*TEXT SEGMENT*
Classical-to-Quantum Mappings

Updated 18 December 2025

Classical-to-Quantum Mappings is the process of encoding classical systems into quantum frameworks using techniques like the Koopman–von Neumann formalism on photonic hardware.
It employs continuous-variable photonic representations to translate classical phase-space variables into quantum quadratures via Gaussian and non-Gaussian gate sets.
These mappings enable enhanced simulation and optimization, offering scalable gate decompositions and error correction tailored for quantum-enhanced classical computations.

Classical-to-quantum mappings refer to methodologies that encode, simulate, or embed classical dynamical systems within quantum mechanical frameworks, particularly on continuous-variable (CV) photonic quantum computing architectures. These mappings are foundational in developing quantum algorithms for classical simulation, optimization, and leveraging quantum resources for outperforming classical computational paradigms. Such mappings cover direct Hilbert-space lifts (Koopman–von Neumann formalism), variational encodings for optimization, and framework-level correspondences between classical and quantum gates in the CV regime.

1. Formal Frameworks for Embedding Classical Dynamics

A central approach to mapping classical systems into quantum frameworks is the Koopman–von Neumann (KvN) formalism. KvN reformulates classical mechanics using complex wavefunctions on phase space and linear operators, mimicking quantum mechanics but retaining commutative “position” and “momentum” operators. The KvN evolution is analogous to the quantum Schrödinger equation but evolves classical, non-interferometric distributions. In this mapping:

Every classical phase-space coordinate $(q, p)$ maps to a pair of canonical quadratures $(\hat x, \hat p)$ , where $[\hat x_j, \hat p_k]=i\delta_{jk}$ .
The classical Liouville equation $\partial_t \rho + \{\rho, H\} = 0$ becomes $i\partial_t \Psi(q, p, t) = \hat L \Psi(q, p, t)$ , with Liouvillian $\hat L$ constructed by replacing derivatives with the corresponding momentum operators.
Unitary evolution operators $U(\Delta t) = \exp(-i\Delta t\,\hat L)$ are implemented on photonic quantum hardware as Gaussian and, where necessary, non-Gaussian circuits.

This structure enables direct simulation of classical dynamical systems (e.g., harmonic oscillators, nonlinear PDEs) via quantum circuits, exploiting efficient linear algebra primitives available on quantum hardware (Gao et al., 15 Dec 2025).

2. Continuous-Variable Photonic Quantum Representations

CV photonic quantum computing operates on bosonic modes (qumodes), each represented in an infinite-dimensional Fock space $\mathcal{H} = \mathrm{span}\{\,|n\rangle\,:\,n=0,1,2,\dots\}$ (Choe, 2022, Andersen et al., 2010). Classical phase-space variables map naturally to field quadratures:

$\hat x = (\hat a + \hat a^\dagger)/\sqrt{2}$ (amplitude)
$\hat p = (\hat a - \hat a^\dagger)/(i\sqrt{2})$ (phase)

*WRITTEN TASK 1*
Using the classical-to-quantum mappings text, explain what allows the Koopman–von Neumann structure to simulate classical dynamical systems directly through quantum circuits.
*WRITTEN TASK 2*
Update the part of the classical-to-quantum mappings text that opens with the words "It employs continuous-variable" and closes with "non-Gaussian gate sets.", putting "convert" in place of "translate".

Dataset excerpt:
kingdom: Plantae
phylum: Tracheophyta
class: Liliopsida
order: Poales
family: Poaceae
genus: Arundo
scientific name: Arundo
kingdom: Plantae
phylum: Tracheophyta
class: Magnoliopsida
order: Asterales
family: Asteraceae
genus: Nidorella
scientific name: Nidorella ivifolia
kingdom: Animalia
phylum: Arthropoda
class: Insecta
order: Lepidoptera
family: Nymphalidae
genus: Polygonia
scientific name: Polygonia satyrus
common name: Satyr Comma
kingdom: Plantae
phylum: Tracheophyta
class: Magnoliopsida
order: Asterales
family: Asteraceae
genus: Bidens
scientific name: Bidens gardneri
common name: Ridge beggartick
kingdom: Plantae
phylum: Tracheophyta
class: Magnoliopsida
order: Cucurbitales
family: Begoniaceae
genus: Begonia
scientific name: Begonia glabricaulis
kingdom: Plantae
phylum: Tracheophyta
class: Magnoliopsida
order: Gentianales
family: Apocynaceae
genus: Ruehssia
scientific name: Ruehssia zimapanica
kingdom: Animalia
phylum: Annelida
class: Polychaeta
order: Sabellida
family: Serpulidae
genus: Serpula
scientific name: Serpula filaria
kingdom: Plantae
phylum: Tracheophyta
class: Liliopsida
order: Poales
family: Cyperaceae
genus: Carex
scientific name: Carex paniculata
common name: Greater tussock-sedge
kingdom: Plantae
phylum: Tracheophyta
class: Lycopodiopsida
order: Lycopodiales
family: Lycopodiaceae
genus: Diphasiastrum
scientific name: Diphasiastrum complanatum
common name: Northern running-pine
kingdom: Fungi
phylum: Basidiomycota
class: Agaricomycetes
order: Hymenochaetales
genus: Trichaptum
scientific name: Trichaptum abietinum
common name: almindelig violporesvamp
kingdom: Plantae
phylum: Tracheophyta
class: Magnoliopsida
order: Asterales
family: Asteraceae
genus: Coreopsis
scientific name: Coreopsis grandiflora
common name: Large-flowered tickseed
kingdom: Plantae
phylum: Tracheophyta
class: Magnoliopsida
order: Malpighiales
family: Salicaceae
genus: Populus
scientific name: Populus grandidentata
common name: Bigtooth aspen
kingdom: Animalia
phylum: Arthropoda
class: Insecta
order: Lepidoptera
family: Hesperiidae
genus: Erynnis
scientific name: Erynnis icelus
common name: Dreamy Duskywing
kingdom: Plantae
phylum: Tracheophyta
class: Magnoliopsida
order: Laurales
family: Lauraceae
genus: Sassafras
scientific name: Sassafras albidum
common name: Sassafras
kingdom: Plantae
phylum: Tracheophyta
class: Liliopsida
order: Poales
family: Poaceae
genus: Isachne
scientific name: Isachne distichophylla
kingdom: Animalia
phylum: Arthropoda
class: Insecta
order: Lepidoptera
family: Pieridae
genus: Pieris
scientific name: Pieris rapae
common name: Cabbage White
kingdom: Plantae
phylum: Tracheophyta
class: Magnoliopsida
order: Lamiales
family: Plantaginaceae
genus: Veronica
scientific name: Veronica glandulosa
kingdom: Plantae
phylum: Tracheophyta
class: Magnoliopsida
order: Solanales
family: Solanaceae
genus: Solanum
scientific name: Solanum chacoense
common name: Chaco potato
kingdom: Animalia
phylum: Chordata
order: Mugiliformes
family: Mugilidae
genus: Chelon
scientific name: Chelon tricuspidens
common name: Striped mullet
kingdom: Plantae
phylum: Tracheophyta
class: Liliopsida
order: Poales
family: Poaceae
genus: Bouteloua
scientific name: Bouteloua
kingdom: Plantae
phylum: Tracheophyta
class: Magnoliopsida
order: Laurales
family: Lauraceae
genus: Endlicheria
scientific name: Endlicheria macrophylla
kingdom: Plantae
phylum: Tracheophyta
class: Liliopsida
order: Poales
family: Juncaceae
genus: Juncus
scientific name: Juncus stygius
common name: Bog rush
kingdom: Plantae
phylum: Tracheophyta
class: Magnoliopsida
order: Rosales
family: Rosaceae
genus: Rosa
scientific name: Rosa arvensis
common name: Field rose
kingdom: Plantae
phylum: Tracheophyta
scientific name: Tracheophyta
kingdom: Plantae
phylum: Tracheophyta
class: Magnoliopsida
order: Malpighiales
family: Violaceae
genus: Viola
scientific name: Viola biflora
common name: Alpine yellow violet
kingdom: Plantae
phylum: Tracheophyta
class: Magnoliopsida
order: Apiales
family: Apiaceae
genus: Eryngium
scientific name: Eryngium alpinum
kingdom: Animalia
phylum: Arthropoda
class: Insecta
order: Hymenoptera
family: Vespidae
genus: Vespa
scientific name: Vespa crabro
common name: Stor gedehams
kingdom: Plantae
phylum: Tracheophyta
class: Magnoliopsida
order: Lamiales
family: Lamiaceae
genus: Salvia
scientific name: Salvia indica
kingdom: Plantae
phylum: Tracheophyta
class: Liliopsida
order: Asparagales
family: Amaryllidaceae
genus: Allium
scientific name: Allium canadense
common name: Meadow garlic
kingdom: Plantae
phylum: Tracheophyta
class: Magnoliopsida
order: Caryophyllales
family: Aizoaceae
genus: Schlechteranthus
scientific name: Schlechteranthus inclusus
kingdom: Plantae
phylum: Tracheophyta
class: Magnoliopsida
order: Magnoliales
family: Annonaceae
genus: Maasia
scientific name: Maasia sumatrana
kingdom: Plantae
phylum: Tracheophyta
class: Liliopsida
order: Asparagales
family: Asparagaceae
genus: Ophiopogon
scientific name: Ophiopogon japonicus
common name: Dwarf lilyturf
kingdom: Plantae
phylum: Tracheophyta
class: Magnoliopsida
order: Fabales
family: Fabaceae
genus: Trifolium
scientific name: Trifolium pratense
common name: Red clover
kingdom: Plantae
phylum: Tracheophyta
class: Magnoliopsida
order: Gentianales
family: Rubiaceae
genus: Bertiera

*EXPECTED ANSWER 1*
The mapping turns classical phase-space coordinates into canonical quadratures and recasts the Liouville equation as a Schrödinger-like equation. Its evolution is therefore given by unitary operators that can be implemented on photonic hardware as Gaussian and, where necessary, non-Gaussian circuits. This approach exploits the efficient linear algebra primitives available on quantum hardware.

*EXPECTED ANSWER 2*
It employs continuous-variable photonic representations to convert classical phase-space variables into quantum quadratures via Gaussian and non-Gaussian gate sets.